● EXERCISES:
1. Answer these questions using the passage on radio object tables:
(a) What does the passage say the radio object identifier is?
(b) Besides a gain, how else may the gain for the reflected radio path be expressed?
(c) What conditions does the passage say can make a database grow to quite a large size?
2. Write the next part of the passage on radio object tables, picking up after its last sentence.

== TEXT UNDER STUDY

FIG. 7 shows an example of a table 700 that includes information for identifying radio objects including a radio object identifier that is an absolute index value of a radio object, and other parameters associated with the radio object. Examples of parameters that may be associated with the radio object include one or more of a location of the radio object, either in terms of absolute location information or relative location information with respect to the base station, a size of the radio object, an incident angle that may be an azimuth angle and/or an elevation angle, an outgoing angle for reflecting that may be an azimuth angle or an elevation angle, or both, and a gain for the reflected radio path. Additional parameters may also be included for each index. The gain may also be expressed as a loss. With regard to the incident angle, there may be multiple incident angles for a given radio object resulting in different gains for each respective angle. In addition, each incident angle value may result in or correspond to one or more outgoing angles that have different gains. A database may grow to quite a large size when there are multiple radio objects that each have multiple parameters and each radio object may have multiple entries for some of the parameter values, i.e. incident angle, outgoing angle, and gain.

====
== ENTRIES SUPPLIED

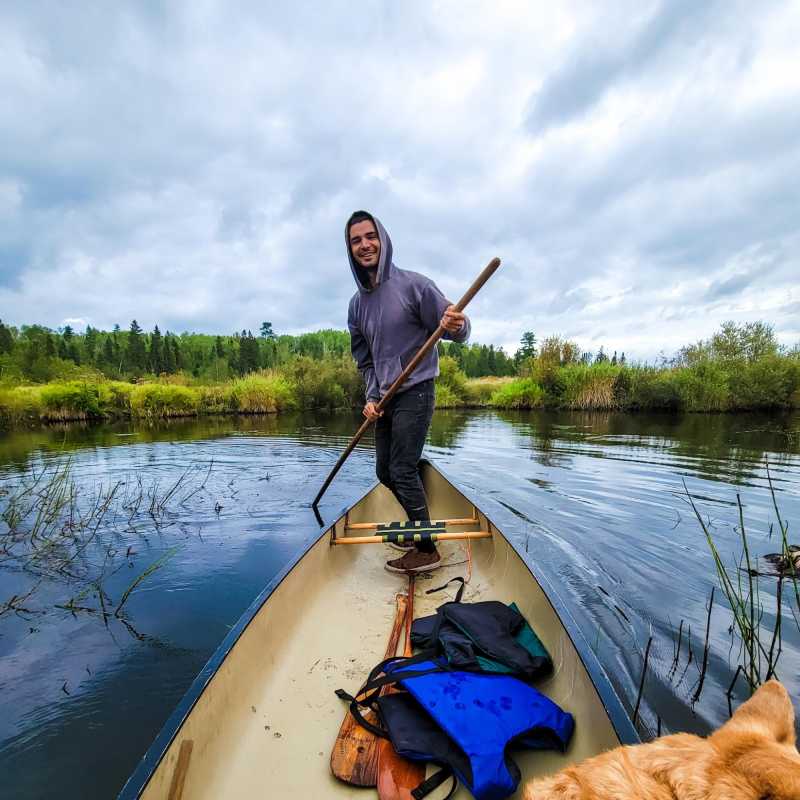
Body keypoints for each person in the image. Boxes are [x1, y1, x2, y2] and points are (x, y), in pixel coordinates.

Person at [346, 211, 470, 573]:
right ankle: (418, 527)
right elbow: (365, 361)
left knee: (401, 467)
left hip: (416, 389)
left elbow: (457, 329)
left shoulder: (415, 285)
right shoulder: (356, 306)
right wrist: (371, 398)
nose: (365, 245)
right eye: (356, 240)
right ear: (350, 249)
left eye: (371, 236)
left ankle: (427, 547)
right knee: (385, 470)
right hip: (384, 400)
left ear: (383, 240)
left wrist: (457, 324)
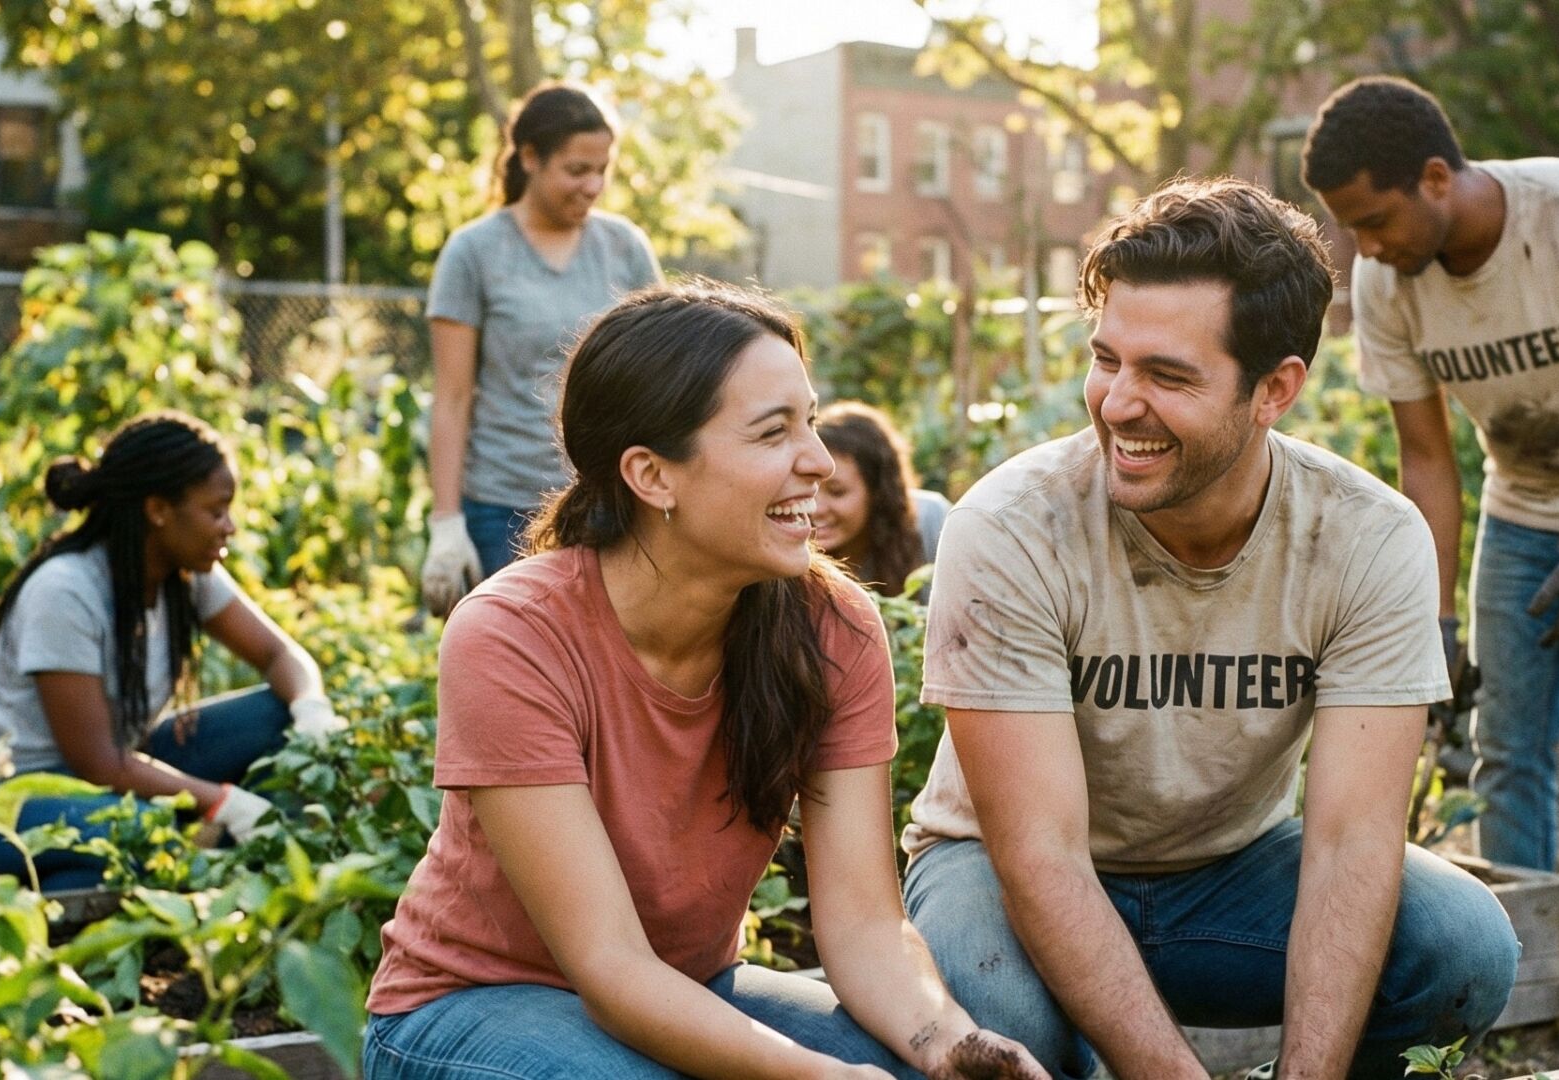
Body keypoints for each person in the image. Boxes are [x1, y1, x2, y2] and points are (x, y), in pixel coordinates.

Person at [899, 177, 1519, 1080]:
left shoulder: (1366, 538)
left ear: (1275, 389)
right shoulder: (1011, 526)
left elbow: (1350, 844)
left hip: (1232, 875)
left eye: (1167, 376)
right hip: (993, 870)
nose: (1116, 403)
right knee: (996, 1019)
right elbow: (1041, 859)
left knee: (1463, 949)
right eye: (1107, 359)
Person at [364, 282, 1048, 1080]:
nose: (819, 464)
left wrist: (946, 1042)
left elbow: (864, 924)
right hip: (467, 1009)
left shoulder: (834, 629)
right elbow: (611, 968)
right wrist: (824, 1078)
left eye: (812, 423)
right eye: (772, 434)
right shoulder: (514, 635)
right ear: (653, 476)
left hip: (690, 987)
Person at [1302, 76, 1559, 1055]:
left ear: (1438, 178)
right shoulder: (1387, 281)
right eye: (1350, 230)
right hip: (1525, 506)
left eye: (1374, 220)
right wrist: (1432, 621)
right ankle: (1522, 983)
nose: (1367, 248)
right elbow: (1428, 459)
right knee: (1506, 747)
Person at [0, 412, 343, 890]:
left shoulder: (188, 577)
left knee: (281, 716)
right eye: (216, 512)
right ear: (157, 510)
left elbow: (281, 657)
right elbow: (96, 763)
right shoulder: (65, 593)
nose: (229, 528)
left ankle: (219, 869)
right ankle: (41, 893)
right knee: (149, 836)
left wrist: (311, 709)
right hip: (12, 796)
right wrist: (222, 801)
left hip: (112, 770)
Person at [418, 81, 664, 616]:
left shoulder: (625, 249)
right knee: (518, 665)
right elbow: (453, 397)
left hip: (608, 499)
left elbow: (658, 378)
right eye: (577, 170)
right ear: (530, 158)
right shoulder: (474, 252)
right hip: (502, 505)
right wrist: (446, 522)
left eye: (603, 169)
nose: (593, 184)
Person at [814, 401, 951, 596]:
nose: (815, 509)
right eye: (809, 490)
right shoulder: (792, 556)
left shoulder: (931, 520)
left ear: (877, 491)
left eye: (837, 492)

====

● EXPECTED OUTPUTS:
1.
(a) It is an absolute index value of a radio object.
(b) It may be expressed as a loss.
(c) There are multiple radio objects that each have multiple parameters, and each radio object may have multiple entries for some of the parameter values, such as incident angle, outgoing angle, and gain.

2.
Aspects of the present disclosure exploit that 1) radio paths or radio objects are located within different beams as seen from the perspective of the base station and 2) a UE may be of higher interest for the radio paths or radio objects within one or multiple base station beams that the UE has measured with good reception quality. Aspects of the present disclosure provide a radio environment notification method where a first notification is broadcast in a beam specific manner (i.e. any UEs within the coverage area of a given base station beam are able to receive the beam specific broadcast) that include information about the radio path or radio object within that base station beam. A second notification is transmitted in a UE specific manner (i.e. a given UE should receive the UE specific notification) that may pertain to configuration for storage or utilization, or both, of radio path or radio object information. In some embodiments, the radio path or radio object information received in the second notification may be related to information received at the UE in the first notification. In some embodiments, the first notification may be utilized by UEs in IDLE mode. In some embodiments, the second notification may be signaled to UEs in CONNECTED mode and the configuration of which may be relative to beam-specifically broadcasted ones in the first notification.

In some embodiments, a first type of radio environment notification may be transmitted as a per-beam broadcasting of radio path information or of radio object information. In some embodiments, the per-beam broadcasting may be transmitted in the form of system information (SI), such as master information block (MIB) or system information block (SIB).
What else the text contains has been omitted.